- _DATA FOR ANALYSIS_

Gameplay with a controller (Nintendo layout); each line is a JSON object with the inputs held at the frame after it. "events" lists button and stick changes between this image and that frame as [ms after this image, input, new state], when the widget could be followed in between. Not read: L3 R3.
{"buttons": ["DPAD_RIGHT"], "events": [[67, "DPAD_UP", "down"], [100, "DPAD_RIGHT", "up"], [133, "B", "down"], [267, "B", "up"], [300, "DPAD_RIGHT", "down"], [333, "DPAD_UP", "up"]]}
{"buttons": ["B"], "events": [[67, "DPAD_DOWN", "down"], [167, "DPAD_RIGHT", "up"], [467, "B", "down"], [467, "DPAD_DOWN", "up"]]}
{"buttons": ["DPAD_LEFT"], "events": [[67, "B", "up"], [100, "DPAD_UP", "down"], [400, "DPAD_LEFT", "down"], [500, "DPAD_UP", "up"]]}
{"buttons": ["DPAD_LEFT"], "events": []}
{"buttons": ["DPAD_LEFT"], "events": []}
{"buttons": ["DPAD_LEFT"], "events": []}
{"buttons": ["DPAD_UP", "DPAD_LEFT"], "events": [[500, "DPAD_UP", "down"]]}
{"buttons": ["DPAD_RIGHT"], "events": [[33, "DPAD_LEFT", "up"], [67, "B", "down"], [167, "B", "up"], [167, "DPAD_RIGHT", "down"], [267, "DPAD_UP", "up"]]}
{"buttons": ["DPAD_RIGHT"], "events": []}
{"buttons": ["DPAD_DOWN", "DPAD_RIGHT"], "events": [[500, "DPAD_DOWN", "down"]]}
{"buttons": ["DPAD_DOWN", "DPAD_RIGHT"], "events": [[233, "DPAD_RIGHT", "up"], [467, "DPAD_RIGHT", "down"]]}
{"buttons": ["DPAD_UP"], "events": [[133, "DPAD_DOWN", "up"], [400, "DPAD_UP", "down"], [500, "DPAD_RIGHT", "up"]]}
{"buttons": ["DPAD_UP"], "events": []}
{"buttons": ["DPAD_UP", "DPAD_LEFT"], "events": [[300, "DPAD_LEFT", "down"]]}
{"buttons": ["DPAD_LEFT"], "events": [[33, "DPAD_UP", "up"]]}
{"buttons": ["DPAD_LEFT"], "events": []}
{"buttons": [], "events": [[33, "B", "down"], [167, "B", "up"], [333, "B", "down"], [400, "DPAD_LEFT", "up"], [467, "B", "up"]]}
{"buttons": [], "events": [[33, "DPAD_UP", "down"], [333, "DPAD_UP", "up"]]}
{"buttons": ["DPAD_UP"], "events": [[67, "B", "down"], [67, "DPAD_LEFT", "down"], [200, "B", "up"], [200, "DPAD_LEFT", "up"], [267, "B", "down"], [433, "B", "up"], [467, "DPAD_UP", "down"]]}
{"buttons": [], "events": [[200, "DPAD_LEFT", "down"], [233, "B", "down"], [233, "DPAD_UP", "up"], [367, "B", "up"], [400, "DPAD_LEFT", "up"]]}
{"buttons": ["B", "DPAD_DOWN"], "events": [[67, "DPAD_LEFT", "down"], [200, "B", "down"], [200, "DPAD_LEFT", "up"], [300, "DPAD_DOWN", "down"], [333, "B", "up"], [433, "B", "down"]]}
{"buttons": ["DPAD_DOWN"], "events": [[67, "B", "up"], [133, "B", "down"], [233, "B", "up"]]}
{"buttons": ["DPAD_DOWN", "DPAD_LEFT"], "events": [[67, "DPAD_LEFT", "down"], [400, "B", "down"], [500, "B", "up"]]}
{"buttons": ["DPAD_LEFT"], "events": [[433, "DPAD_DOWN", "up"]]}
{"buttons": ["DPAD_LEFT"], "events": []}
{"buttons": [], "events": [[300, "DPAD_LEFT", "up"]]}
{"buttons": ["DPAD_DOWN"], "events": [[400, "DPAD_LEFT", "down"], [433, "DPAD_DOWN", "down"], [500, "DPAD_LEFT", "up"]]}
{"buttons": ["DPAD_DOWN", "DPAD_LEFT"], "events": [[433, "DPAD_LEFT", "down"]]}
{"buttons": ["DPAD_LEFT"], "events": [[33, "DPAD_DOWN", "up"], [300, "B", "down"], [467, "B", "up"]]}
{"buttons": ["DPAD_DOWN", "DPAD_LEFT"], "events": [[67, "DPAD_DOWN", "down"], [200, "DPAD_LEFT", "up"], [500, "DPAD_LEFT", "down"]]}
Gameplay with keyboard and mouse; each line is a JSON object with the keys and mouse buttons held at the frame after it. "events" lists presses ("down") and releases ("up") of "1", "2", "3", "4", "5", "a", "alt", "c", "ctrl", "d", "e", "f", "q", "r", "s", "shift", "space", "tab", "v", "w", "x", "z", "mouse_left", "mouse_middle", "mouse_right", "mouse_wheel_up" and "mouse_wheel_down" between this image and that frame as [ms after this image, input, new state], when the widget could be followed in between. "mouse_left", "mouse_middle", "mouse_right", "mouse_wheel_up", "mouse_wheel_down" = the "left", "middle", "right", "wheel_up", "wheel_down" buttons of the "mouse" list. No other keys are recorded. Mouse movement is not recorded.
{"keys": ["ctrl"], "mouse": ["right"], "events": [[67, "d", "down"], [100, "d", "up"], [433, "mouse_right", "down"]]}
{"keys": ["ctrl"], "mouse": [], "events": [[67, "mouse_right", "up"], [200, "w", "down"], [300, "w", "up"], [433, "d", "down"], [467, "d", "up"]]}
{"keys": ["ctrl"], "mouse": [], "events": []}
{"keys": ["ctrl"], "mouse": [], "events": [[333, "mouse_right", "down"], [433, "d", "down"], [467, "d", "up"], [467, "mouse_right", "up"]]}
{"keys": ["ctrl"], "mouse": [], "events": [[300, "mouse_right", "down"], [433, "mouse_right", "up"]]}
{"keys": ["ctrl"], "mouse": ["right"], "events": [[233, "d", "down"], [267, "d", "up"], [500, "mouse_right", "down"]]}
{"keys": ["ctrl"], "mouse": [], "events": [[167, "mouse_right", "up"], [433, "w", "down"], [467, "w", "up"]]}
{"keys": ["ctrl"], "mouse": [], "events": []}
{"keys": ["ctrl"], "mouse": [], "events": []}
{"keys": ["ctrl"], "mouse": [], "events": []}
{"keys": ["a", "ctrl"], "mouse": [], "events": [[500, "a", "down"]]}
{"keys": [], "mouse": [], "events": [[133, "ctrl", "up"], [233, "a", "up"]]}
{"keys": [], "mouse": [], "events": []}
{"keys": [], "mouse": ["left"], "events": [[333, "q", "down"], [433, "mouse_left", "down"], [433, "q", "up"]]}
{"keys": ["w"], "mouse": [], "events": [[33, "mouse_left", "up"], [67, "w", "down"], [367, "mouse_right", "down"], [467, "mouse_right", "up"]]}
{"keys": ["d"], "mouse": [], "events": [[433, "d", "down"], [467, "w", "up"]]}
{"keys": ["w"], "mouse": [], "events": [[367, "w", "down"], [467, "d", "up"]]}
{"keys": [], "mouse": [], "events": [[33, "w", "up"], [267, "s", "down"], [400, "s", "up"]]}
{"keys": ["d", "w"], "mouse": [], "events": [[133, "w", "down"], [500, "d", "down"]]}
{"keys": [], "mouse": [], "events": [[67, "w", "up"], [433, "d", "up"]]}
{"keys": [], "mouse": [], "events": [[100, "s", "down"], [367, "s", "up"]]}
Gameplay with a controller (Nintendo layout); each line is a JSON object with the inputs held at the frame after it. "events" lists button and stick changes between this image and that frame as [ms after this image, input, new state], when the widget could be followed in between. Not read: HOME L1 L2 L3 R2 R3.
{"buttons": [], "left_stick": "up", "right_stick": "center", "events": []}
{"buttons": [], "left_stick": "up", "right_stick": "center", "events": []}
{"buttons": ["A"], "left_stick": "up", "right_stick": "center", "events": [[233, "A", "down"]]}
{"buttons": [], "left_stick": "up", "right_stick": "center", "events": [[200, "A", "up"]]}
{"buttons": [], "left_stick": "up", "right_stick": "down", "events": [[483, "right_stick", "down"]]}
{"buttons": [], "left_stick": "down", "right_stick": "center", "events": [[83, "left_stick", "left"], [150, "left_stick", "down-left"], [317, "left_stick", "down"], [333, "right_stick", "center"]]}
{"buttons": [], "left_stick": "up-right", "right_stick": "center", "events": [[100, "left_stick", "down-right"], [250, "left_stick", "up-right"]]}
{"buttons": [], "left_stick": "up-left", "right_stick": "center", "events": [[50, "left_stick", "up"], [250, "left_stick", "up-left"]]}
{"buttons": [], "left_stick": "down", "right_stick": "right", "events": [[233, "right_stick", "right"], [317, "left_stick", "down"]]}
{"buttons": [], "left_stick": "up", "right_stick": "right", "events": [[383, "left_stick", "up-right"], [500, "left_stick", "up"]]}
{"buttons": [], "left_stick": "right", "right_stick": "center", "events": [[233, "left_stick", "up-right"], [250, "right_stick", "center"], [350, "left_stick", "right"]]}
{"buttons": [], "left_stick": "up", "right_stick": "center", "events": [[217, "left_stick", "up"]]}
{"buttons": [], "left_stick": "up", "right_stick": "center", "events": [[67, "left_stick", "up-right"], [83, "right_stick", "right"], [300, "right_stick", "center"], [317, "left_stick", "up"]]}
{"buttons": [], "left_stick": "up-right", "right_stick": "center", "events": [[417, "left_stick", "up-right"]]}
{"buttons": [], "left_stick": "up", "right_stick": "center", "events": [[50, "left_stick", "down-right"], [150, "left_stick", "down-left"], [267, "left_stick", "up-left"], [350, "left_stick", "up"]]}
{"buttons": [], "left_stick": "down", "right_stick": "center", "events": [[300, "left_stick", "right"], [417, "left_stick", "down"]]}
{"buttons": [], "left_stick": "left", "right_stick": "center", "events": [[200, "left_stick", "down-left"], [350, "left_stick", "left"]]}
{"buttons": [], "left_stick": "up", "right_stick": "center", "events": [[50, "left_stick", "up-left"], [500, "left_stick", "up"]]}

- _EXERCISE DETAILS_
Whichever lines of the records above hold the word "followed" should all be copied out.

- _WRITTEN ANSWER_
Gameplay with a controller (Nintendo layout); each line is a JSON object with the inputs held at the frame after it. "events" lists button and stick changes between this image and that frame as [ms after this image, input, new state], when the widget could be followed in between. Not read: L3 R3.
Gameplay with keyboard and mouse; each line is a JSON object with the keys and mouse buttons held at the frame after it. "events" lists presses ("down") and releases ("up") of "1", "2", "3", "4", "5", "a", "alt", "c", "ctrl", "d", "e", "f", "q", "r", "s", "shift", "space", "tab", "v", "w", "x", "z", "mouse_left", "mouse_middle", "mouse_right", "mouse_wheel_up" and "mouse_wheel_down" between this image and that frame as [ms after this image, input, new state], when the widget could be followed in between. "mouse_left", "mouse_middle", "mouse_right", "mouse_wheel_up", "mouse_wheel_down" = the "left", "middle", "right", "wheel_up", "wheel_down" buttons of the "mouse" list. No other keys are recorded. Mouse movement is not recorded.
Gameplay with a controller (Nintendo layout); each line is a JSON object with the inputs held at the frame after it. "events" lists button and stick changes between this image and that frame as [ms after this image, input, new state], when the widget could be followed in between. Not read: HOME L1 L2 L3 R2 R3.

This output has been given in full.